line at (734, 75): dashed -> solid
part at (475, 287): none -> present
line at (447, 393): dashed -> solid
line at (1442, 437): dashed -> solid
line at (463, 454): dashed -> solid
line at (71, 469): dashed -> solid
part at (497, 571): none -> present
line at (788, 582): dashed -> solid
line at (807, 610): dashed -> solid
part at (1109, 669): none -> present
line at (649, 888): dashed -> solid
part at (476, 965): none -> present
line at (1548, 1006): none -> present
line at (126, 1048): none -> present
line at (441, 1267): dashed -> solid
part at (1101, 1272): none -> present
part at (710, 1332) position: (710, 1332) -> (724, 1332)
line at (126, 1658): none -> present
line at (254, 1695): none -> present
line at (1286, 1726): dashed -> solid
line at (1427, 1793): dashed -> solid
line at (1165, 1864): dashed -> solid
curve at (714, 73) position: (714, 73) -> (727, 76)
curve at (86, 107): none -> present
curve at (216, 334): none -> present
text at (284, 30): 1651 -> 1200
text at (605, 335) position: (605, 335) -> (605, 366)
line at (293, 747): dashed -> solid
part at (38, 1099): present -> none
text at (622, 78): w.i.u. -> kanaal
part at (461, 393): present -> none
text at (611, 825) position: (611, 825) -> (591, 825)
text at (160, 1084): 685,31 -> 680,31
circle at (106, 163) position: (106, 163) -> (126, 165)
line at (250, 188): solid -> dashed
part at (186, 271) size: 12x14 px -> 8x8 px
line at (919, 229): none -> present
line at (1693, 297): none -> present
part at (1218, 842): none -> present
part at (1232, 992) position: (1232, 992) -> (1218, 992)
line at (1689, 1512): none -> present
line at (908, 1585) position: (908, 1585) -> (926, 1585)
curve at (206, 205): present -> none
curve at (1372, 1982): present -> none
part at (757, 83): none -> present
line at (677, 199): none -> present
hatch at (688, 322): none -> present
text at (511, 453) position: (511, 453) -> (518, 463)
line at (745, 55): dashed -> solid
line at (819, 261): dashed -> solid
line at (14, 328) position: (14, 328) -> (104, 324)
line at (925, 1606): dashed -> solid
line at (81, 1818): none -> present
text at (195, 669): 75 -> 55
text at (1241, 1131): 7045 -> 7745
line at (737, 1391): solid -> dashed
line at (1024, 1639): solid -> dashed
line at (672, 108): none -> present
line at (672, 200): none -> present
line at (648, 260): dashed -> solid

**REQUIREMENT**
Rewrite all the lines above, changing every "none" to "absent" and leaving everything else as it is.

**IN RESPONSE**
line at (734, 75): dashed -> solid
part at (475, 287): absent -> present
line at (447, 393): dashed -> solid
line at (1442, 437): dashed -> solid
line at (463, 454): dashed -> solid
line at (71, 469): dashed -> solid
part at (497, 571): absent -> present
line at (788, 582): dashed -> solid
line at (807, 610): dashed -> solid
part at (1109, 669): absent -> present
line at (649, 888): dashed -> solid
part at (476, 965): absent -> present
line at (1548, 1006): absent -> present
line at (126, 1048): absent -> present
line at (441, 1267): dashed -> solid
part at (1101, 1272): absent -> present
part at (710, 1332) position: (710, 1332) -> (724, 1332)
line at (126, 1658): absent -> present
line at (254, 1695): absent -> present
line at (1286, 1726): dashed -> solid
line at (1427, 1793): dashed -> solid
line at (1165, 1864): dashed -> solid
curve at (714, 73) position: (714, 73) -> (727, 76)
curve at (86, 107): absent -> present
curve at (216, 334): absent -> present
text at (284, 30): 1651 -> 1200
text at (605, 335) position: (605, 335) -> (605, 366)
line at (293, 747): dashed -> solid
part at (38, 1099): present -> absent
text at (622, 78): w.i.u. -> kanaal
part at (461, 393): present -> absent
text at (611, 825) position: (611, 825) -> (591, 825)
text at (160, 1084): 685,31 -> 680,31
circle at (106, 163) position: (106, 163) -> (126, 165)
line at (250, 188): solid -> dashed
part at (186, 271) size: 12x14 px -> 8x8 px
line at (919, 229): absent -> present
line at (1693, 297): absent -> present
part at (1218, 842): absent -> present
part at (1232, 992) position: (1232, 992) -> (1218, 992)
line at (1689, 1512): absent -> present
line at (908, 1585) position: (908, 1585) -> (926, 1585)
curve at (206, 205): present -> absent
curve at (1372, 1982): present -> absent
part at (757, 83): absent -> present
line at (677, 199): absent -> present
hatch at (688, 322): absent -> present
text at (511, 453) position: (511, 453) -> (518, 463)
line at (745, 55): dashed -> solid
line at (819, 261): dashed -> solid
line at (14, 328) position: (14, 328) -> (104, 324)
line at (925, 1606): dashed -> solid
line at (81, 1818): absent -> present
text at (195, 669): 75 -> 55
text at (1241, 1131): 7045 -> 7745
line at (737, 1391): solid -> dashed
line at (1024, 1639): solid -> dashed
line at (672, 108): absent -> present
line at (672, 200): absent -> present
line at (648, 260): dashed -> solid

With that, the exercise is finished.